Everest Finance a présenté officiellement, le jeudi 10 septembre à Dakar, sa plateforme d’épargne dénommée Sama Naffa, conçue comme un levier d’inclusion financière visant à drainer massivement l’épargne des ménages sénégalais. Avec un ticket d’entrée fixé à 1 000 FCFA (environ 1,77 dollar), l’établissement affiche clairement son ambition de toucher une population longtemps tenue à l’écart des circuits bancaires traditionnels. Ce lancement intervient dans un contexte où les mécanismes d’épargne collective, à l’image des tontines, continuent d’occuper une place prépondérante dans la gestion financière des foyers.
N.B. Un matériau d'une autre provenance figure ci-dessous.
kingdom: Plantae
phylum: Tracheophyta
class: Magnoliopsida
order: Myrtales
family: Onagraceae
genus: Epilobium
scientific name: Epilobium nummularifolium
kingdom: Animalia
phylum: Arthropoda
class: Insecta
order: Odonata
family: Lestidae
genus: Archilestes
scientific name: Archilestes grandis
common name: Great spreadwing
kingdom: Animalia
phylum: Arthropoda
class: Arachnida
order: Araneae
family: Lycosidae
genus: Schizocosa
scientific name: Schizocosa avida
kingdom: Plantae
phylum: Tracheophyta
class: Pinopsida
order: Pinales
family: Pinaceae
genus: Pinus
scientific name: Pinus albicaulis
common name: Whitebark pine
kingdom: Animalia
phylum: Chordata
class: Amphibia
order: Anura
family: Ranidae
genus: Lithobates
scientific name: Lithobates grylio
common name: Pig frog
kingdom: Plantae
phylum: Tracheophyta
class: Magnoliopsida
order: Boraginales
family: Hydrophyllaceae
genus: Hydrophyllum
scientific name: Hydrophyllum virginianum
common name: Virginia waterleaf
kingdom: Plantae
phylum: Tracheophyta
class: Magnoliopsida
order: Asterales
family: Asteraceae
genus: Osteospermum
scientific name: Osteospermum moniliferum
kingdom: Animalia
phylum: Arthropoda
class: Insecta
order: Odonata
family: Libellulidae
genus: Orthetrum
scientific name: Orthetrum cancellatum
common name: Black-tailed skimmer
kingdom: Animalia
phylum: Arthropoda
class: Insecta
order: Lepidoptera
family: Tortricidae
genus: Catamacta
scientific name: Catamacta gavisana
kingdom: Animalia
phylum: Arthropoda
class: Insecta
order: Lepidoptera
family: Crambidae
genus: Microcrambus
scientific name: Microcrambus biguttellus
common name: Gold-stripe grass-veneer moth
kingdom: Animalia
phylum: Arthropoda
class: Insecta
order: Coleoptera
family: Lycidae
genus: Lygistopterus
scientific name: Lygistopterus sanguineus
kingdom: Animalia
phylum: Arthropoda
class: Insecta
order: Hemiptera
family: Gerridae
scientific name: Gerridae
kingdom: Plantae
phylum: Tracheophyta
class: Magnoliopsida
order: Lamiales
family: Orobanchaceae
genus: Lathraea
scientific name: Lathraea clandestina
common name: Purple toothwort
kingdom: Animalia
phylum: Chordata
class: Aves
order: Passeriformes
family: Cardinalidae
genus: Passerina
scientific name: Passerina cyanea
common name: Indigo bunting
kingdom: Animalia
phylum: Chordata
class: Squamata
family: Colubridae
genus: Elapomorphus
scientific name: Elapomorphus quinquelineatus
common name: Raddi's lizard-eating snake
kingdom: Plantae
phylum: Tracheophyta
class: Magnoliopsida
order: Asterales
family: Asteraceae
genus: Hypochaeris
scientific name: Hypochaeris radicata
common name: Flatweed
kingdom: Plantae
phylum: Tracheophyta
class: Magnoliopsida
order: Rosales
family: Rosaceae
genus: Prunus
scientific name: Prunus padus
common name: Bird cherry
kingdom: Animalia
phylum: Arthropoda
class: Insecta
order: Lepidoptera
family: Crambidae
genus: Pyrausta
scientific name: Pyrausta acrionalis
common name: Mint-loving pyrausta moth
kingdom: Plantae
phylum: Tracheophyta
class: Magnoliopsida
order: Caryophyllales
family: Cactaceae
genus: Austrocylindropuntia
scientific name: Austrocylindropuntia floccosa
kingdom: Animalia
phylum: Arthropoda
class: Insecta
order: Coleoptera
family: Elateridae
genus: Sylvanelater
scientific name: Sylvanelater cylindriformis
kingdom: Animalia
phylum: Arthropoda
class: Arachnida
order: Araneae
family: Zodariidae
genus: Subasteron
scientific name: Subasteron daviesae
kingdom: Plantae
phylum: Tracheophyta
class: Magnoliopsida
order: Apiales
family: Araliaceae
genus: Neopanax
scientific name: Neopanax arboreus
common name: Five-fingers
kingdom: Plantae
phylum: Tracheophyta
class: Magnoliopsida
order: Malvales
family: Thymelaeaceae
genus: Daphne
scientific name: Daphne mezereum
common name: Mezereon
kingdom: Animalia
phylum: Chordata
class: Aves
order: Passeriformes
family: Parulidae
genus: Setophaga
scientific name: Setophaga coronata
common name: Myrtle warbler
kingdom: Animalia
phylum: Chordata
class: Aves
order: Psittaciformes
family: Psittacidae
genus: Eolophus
Un dispositif hybride alliant digital et agents de terrain
Sama Naffa s’appuie sur une architecture qui combine une interface numérique et un réseau d’agents physiques. Ces derniers ont pour mission d’assister les utilisateurs lors de l’ouverture de leurs comptes et de les aider à s’approprier l’outil, notamment pour un public peu habitué aux applications bancaires mobiles. Ce modèle mixte entend pallier les limites récurrentes des solutions exclusivement digitales déployées en Afrique de l’Ouest, où la fracture numérique freine encore l’adoption en dehors des grandes villes.
Le nom choisi, qui renvoie en wolof à la notion de bourse ou de cagnotte personnelle, inscrit le produit dans un référentiel culturel familier. Ce positionnement marketing n’est pas anodin : Everest Finance cherche à se démarquer des offres bancaires classiques en s’inscrivant dans la continuité des pratiques d’épargne informelle, tout en offrant les garanties d’un opérateur agréé. Cette approche rejoint celle d’autres acteurs de la microfinance et de la fintech régionale qui misent sur la vernacularisation de leurs services pour élargir leur clientèle.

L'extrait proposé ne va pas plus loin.